Bild: Spirituell aufgeladene kulturelle Erfahrung: Fremde Welten besuchen
Vesta ist der zweitgrößte und schwerste Asteroid im Sonnensystem. 516
Kilometer Durchmesser hat der Himmelskörper, besitzt einen hohen
Metall-Anteil und ist zeitweise ohne technische Hilfsmittel am Nachthimmel
zu sehen. 2011 wurde er mit Hilfe der Raumsonde Dawn genauer erforscht.
Der US-Künstler Tom Sachs arbeitet seit 14 Jahren an der Ausstellungsserie
„Space Program“ mit künstlerischen Exkursionen auf extraterrestrische
Objekte. 2007 simulierte er eine Expedition zum Mond in der Gagosian
Gallery Beverly Hills, 2012 eine zum Mars in der Park Avenue Armory
Manhattan, 2016 eine zum Jupitermond Europa im Yerba Buena Center for the
Arts, San Francisco.
In den Hamburger Deichtorhallen wurde jetzt erstmals ein Teil der Serie
außerhalb der USA realisiert. Es geht zu Vesta, wo in naher Zukunft Seltene
Erden abgebaut werden, was dem Ausstellungsuntertitel „Rare Earths“ eine
hübsche Doppelbedeutung verschafft – einerseits verweist Sachs auf
tatsächliche wirtschaftliche Interessen hinter der Eroberung des Weltalls,
andererseits wird hier die Erde angesprochen, als Ort, an dem die
Ausstellungen zu sehen sind. Und die durch die Klassifikation als „selten“
Kunstcharakter annimmt.
Sachs hat die gesamte nördliche Deichtorhalle mit ihren 3.200 Quadratmetern
Ausstellungsfläche zu einer riesigen Rauminstallation umgestaltet. In der
Raummitte steht eine Landefähre („Landing Excursion Module (LEM)“, 2007),
umringt von Laboren, technischem Gerät, Zuschauertribünen. Allerdings auch:
Pagoden, ein japanisches Teehaus, eine zehn Meter hohe Nachbildung des
World Trade Centers (2019).
Die tun allesamt gar nicht so, als ob sie perfekt wären: Die
ikonographischen Hochhaustürme etwa bestehen aus Sperrholz und Latexfarbe,
und wenn man ein wenig näher kommt, erkennt man ihren provisorischen
Charakter. Das hochtrabend „Mobile Quarantine Facility (MQF)“ (2011)
bezeichnete Labor basiert auf einem Wohnmobil des US-Herstellers Winnebago.
Und eine technische Station namens „Entry, Descent, Landing (EDL)“ (2010)
besteht aus handelsüblichen Gasflaschen, auf die grob per Textmarker „Do
not fucking touch“ gekritzelt wurde. Sollte die eigene Sicherheit von der
Professionalität dieser Raummission abhängen, dann tut man gut daran, alle
Hoffnung fahren zu lassen.

* _Datenauszug_:
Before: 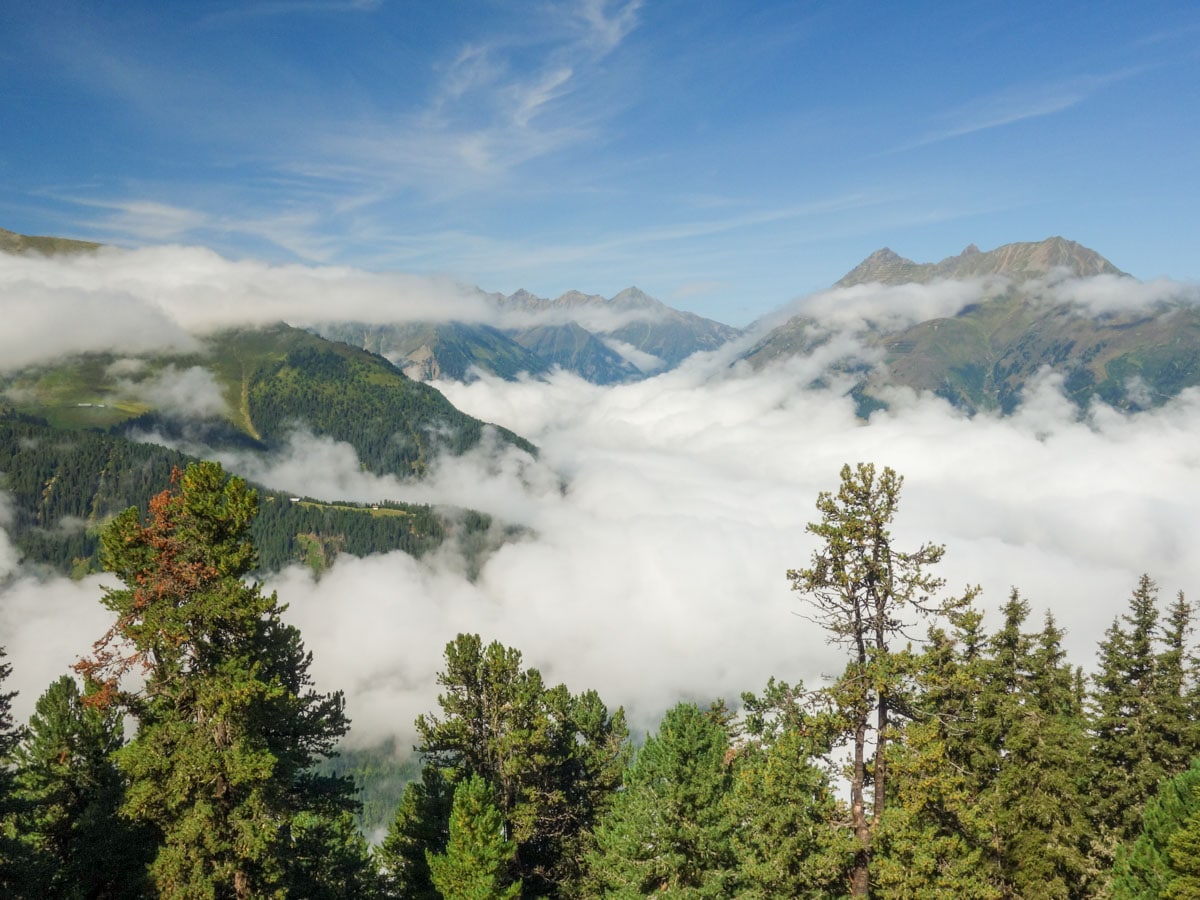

* _Deine Aufgabe_: Überarbeite den Text über die Ausstellung von Tom Sachs von „Der US-Künstler Tom“ bis „Arts, San Francisco.“ und gib diesen Teil wieder, wobei „Jupitermond Europa“ durch „Saturnmond Titan“ ersetzt wird.

* _Gelöste Aufgabe_:
Der US-Künstler Tom Sachs arbeitet seit 14 Jahren an der Ausstellungsserie
„Space Program“ mit künstlerischen Exkursionen auf extraterrestrische
Objekte. 2007 simulierte er eine Expedition zum Mond in der Gagosian
Gallery Beverly Hills, 2012 eine zum Mars in der Park Avenue Armory
Manhattan, 2016 eine zum Saturnmond Titan im Yerba Buena Center for the
Arts, San Francisco.